# Problem:
Exact copy, no pictures: reproduce every record below as it stands.

# Material to process:
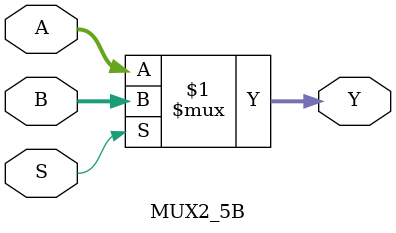
<source format=v>

module MUX2_5B (A,B,S,Y);
    input [4:0] A,B;
    input S;
    output [4:0] Y;
    assign Y = (S)? B: A; 
endmodule



</source>
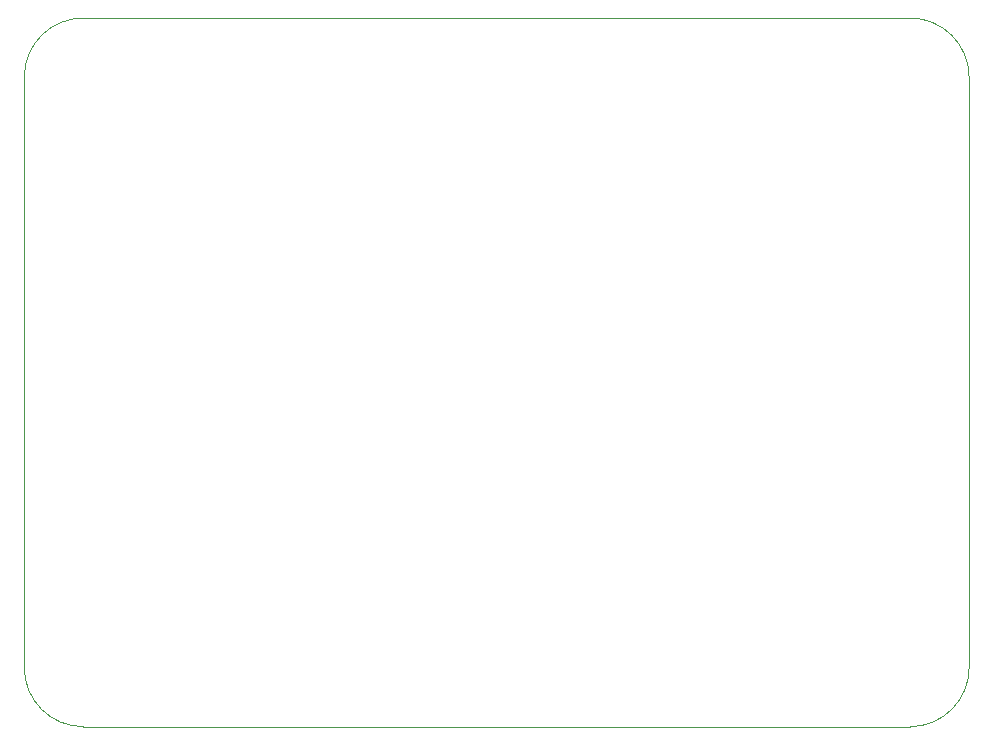
<source format=gbr>
%TF.GenerationSoftware,KiCad,Pcbnew,7.0.1*%
%TF.CreationDate,2023-04-18T15:39:04-07:00*%
%TF.ProjectId,makerspace-smt-training,6d616b65-7273-4706-9163-652d736d742d,rev?*%
%TF.SameCoordinates,Original*%
%TF.FileFunction,Profile,NP*%
%FSLAX46Y46*%
G04 Gerber Fmt 4.6, Leading zero omitted, Abs format (unit mm)*
G04 Created by KiCad (PCBNEW 7.0.1) date 2023-04-18 15:39:04*
%MOMM*%
%LPD*%
G01*
G04 APERTURE LIST*
%TA.AperFunction,Profile*%
%ADD10C,0.100000*%
%TD*%
G04 APERTURE END LIST*
D10*
X86000000Y-44000000D02*
G75*
G03*
X81000000Y-49000000I0J-5000000D01*
G01*
X161000000Y-49000000D02*
G75*
G03*
X156000000Y-44000000I-5000000J0D01*
G01*
X161000000Y-49000000D02*
X161000000Y-99000000D01*
X156000000Y-104000000D02*
X86000000Y-104000000D01*
X156000000Y-104000000D02*
G75*
G03*
X161000000Y-99000000I0J5000000D01*
G01*
X81000000Y-99000000D02*
G75*
G03*
X86000000Y-104000000I5000000J0D01*
G01*
X81000000Y-49000000D02*
X81000000Y-99000000D01*
X86000000Y-44000000D02*
X156000000Y-44000000D01*
M02*

</source>
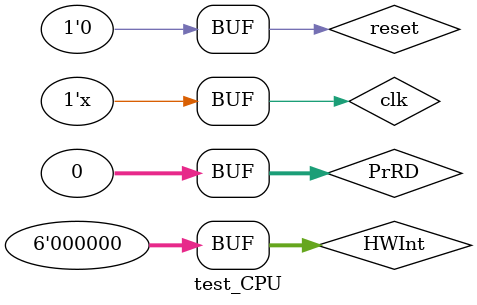
<source format=v>
`timescale 1ns / 1ps


module test_CPU;

	// Inputs
	reg clk;
	reg reset;
	reg [7:2] HWInt;
	reg [31:0] PrRD;

	// Outputs
	wire PrWe;
	//wire [3:0] PrBE;
	wire [31:0] PrWD;
	wire [31:0] PrAddr;

	// Instantiate the Unit Under Test (UUT)
	CPU uut (
		.clk(clk), 
		.reset(reset), 
		.HWInt(HWInt), 
		.PrRD(PrRD), 
		.PrWe(PrWe), 
		//.PrBE(PrBE), 
		.PrWD(PrWD), 
		.PrAddr(PrAddr)
	);

	initial begin
		// Initialize Inputs
		clk = 0;
		reset = 0;
		HWInt = 0;
		PrRD = 0;

		// Wait 100 ns for global reset to finish
		#100;
        
		// Add stimulus here

	end
     
	always #5 clk=~clk;
	  
endmodule


</source>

# Exercise result:
<source format=v>

module MUX2_5B (A,B,S,Y);
    input [4:0] A,B;
    input S;
    output [4:0] Y;
    assign Y = (S)? B: A; 
endmodule



</source>
<source format=gbr>
%TF.GenerationSoftware,KiCad,Pcbnew,7.0.1*%
%TF.CreationDate,2023-04-18T15:39:04-07:00*%
%TF.ProjectId,makerspace-smt-training,6d616b65-7273-4706-9163-652d736d742d,rev?*%
%TF.SameCoordinates,Original*%
%TF.FileFunction,Profile,NP*%
%FSLAX46Y46*%
G04 Gerber Fmt 4.6, Leading zero omitted, Abs format (unit mm)*
G04 Created by KiCad (PCBNEW 7.0.1) date 2023-04-18 15:39:04*
%MOMM*%
%LPD*%
G01*
G04 APERTURE LIST*
%TA.AperFunction,Profile*%
%ADD10C,0.100000*%
%TD*%
G04 APERTURE END LIST*
D10*
X86000000Y-44000000D02*
G75*
G03*
X81000000Y-49000000I0J-5000000D01*
G01*
X161000000Y-49000000D02*
G75*
G03*
X156000000Y-44000000I-5000000J0D01*
G01*
X161000000Y-49000000D02*
X161000000Y-99000000D01*
X156000000Y-104000000D02*
X86000000Y-104000000D01*
X156000000Y-104000000D02*
G75*
G03*
X161000000Y-99000000I0J5000000D01*
G01*
X81000000Y-99000000D02*
G75*
G03*
X86000000Y-104000000I5000000J0D01*
G01*
X81000000Y-49000000D02*
X81000000Y-99000000D01*
X86000000Y-44000000D02*
X156000000Y-44000000D01*
M02*

</source>
<source format=v>
`timescale 1ns / 1ps


module test_CPU;

	// Inputs
	reg clk;
	reg reset;
	reg [7:2] HWInt;
	reg [31:0] PrRD;

	// Outputs
	wire PrWe;
	//wire [3:0] PrBE;
	wire [31:0] PrWD;
	wire [31:0] PrAddr;

	// Instantiate the Unit Under Test (UUT)
	CPU uut (
		.clk(clk), 
		.reset(reset), 
		.HWInt(HWInt), 
		.PrRD(PrRD), 
		.PrWe(PrWe), 
		//.PrBE(PrBE), 
		.PrWD(PrWD), 
		.PrAddr(PrAddr)
	);

	initial begin
		// Initialize Inputs
		clk = 0;
		reset = 0;
		HWInt = 0;
		PrRD = 0;

		// Wait 100 ns for global reset to finish
		#100;
        
		// Add stimulus here

	end
     
	always #5 clk=~clk;
	  
endmodule


</source>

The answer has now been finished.